### WHAT YOU NEED TO DO
Each line of the material below that holds the word "Scientist" needs to be copied.

### RECORD SET

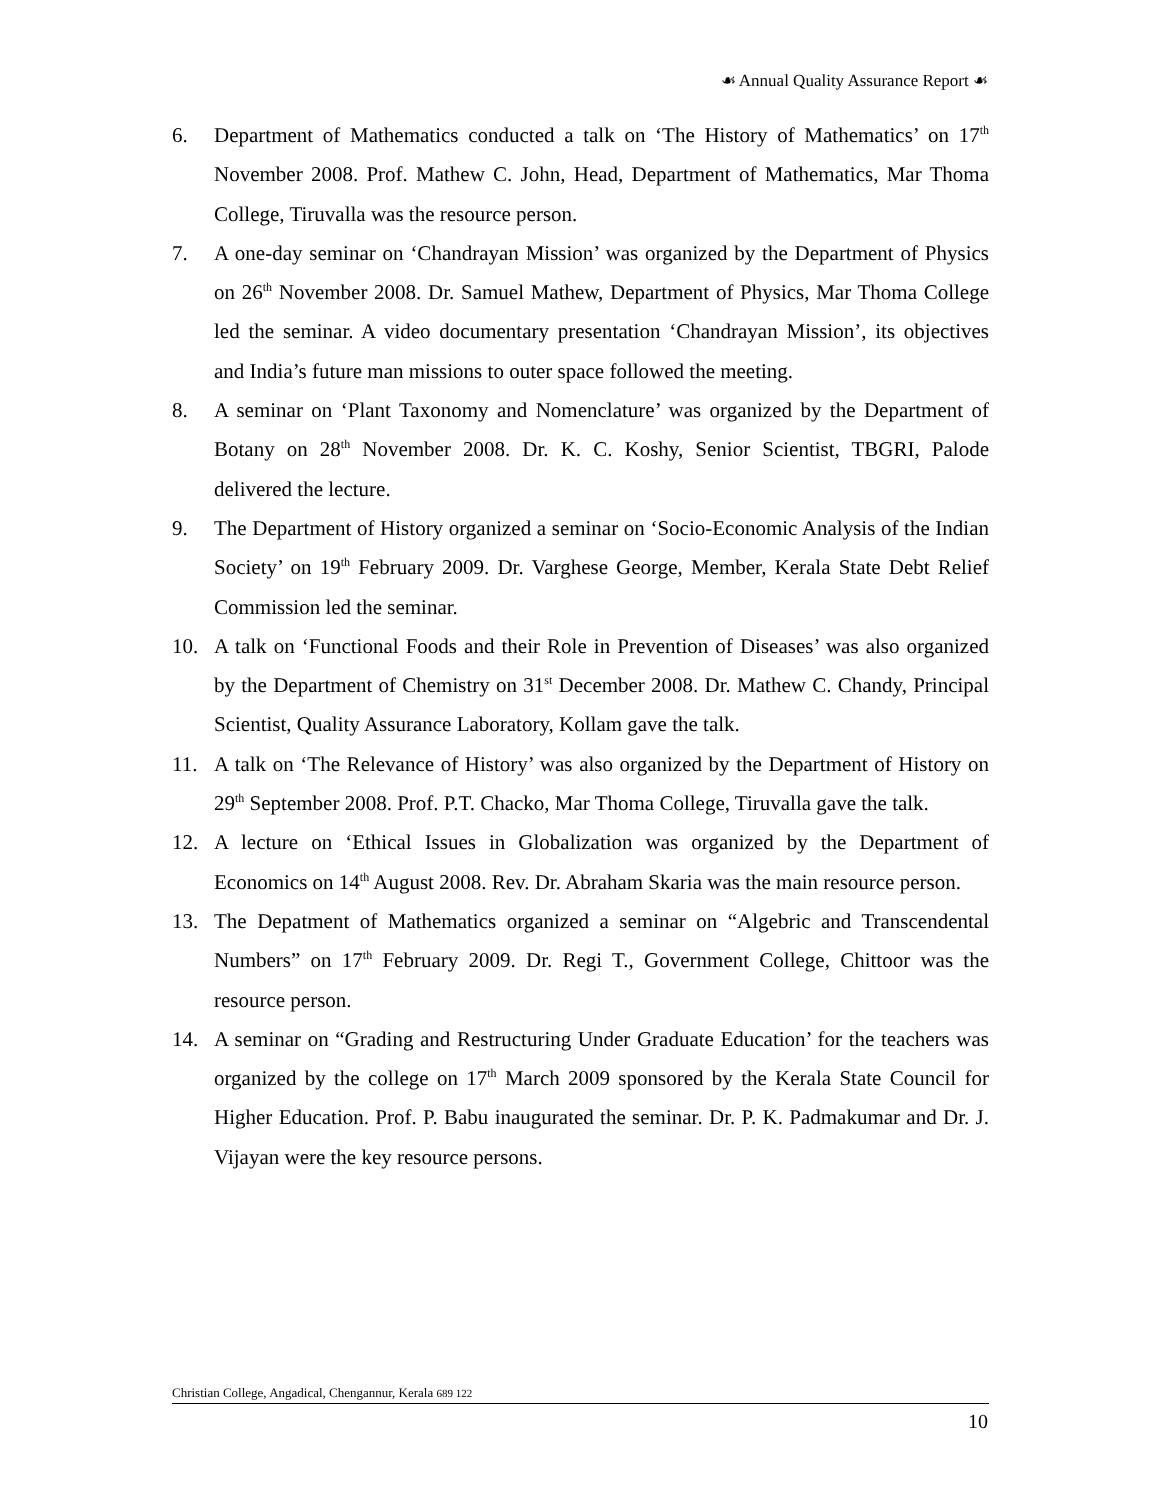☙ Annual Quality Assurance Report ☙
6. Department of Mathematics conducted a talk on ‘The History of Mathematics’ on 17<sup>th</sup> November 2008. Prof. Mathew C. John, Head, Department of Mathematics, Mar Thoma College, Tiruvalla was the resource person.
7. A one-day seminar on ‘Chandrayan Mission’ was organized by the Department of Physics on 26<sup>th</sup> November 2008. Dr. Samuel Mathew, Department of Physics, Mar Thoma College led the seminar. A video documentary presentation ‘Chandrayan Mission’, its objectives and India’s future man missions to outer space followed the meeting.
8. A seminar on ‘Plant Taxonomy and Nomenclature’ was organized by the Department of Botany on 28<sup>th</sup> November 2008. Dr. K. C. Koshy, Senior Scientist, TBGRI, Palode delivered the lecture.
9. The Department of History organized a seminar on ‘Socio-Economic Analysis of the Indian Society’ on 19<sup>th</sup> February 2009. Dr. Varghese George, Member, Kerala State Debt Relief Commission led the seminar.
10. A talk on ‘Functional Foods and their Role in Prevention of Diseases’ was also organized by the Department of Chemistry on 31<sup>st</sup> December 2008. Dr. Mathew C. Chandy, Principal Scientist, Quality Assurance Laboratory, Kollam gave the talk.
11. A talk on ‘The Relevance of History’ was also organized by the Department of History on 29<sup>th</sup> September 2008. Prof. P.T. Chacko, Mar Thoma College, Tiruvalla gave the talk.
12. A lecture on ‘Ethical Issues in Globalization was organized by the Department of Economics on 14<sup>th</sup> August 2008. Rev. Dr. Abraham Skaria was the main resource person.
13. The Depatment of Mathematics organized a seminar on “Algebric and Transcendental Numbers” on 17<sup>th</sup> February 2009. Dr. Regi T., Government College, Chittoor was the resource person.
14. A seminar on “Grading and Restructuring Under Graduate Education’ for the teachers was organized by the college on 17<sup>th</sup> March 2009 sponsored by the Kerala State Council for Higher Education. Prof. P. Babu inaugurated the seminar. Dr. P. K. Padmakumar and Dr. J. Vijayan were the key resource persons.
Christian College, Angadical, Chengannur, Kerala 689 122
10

...

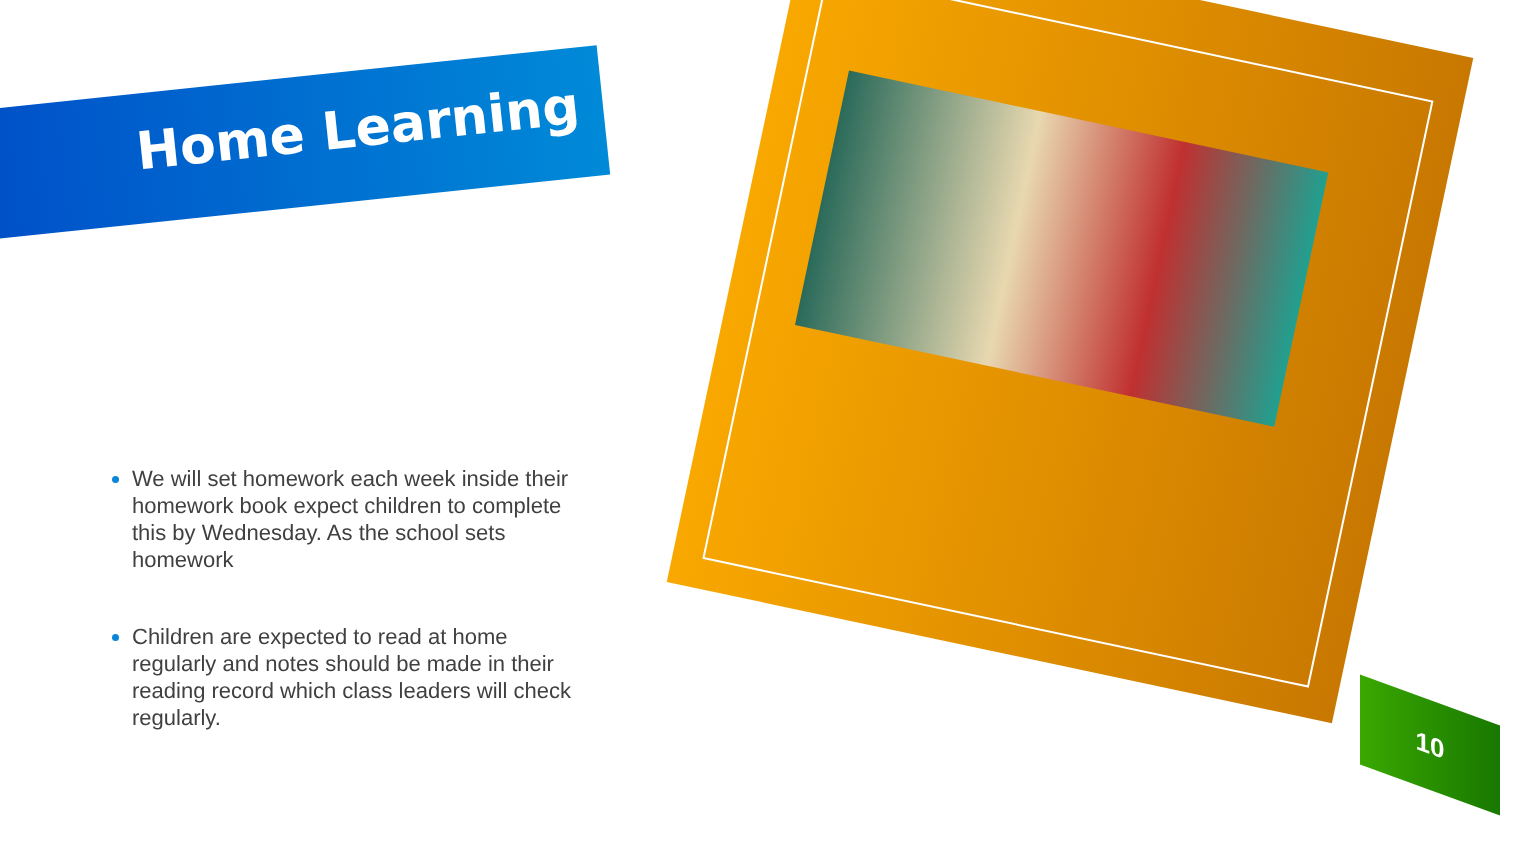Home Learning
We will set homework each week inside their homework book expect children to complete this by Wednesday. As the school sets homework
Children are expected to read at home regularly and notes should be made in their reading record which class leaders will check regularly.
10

### TASK RESULT
8. A seminar on ‘Plant Taxonomy and Nomenclature’ was organized by the Department of Botany on 28<sup>th</sup> November 2008. Dr. K. C. Koshy, Senior Scientist, TBGRI, Palode delivered the lecture.
10. A talk on ‘Functional Foods and their Role in Prevention of Diseases’ was also organized by the Department of Chemistry on 31<sup>st</sup> December 2008. Dr. Mathew C. Chandy, Principal Scientist, Quality Assurance Laboratory, Kollam gave the talk.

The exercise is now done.